> **What this task involves**
Look through the entries below and extract exactly the lines from the one containing "第二节 2019-2023年中国主要城市棉花产业竞争力" through the one containing "第一节 新疆塔里木农业综合开发股份有限公司", ends included.

> **Records**
============

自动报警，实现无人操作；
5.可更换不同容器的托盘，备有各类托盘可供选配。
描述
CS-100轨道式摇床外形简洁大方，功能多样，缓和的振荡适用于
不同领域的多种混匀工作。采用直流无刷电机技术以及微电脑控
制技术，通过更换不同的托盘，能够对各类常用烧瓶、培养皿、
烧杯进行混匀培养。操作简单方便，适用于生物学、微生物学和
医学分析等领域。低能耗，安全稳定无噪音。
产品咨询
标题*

============

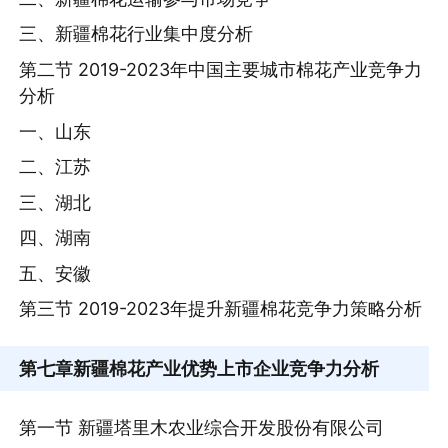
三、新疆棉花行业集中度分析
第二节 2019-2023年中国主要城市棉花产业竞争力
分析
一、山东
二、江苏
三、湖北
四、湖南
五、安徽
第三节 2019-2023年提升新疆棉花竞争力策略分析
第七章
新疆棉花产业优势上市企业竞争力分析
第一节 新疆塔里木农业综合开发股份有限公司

============

> **Solution for this problem**
第二节 2019-2023年中国主要城市棉花产业竞争力
分析
一、山东
二、江苏
三、湖北
四、湖南
五、安徽
第三节 2019-2023年提升新疆棉花竞争力策略分析
第七章
新疆棉花产业优势上市企业竞争力分析
第一节 新疆塔里木农业综合开发股份有限公司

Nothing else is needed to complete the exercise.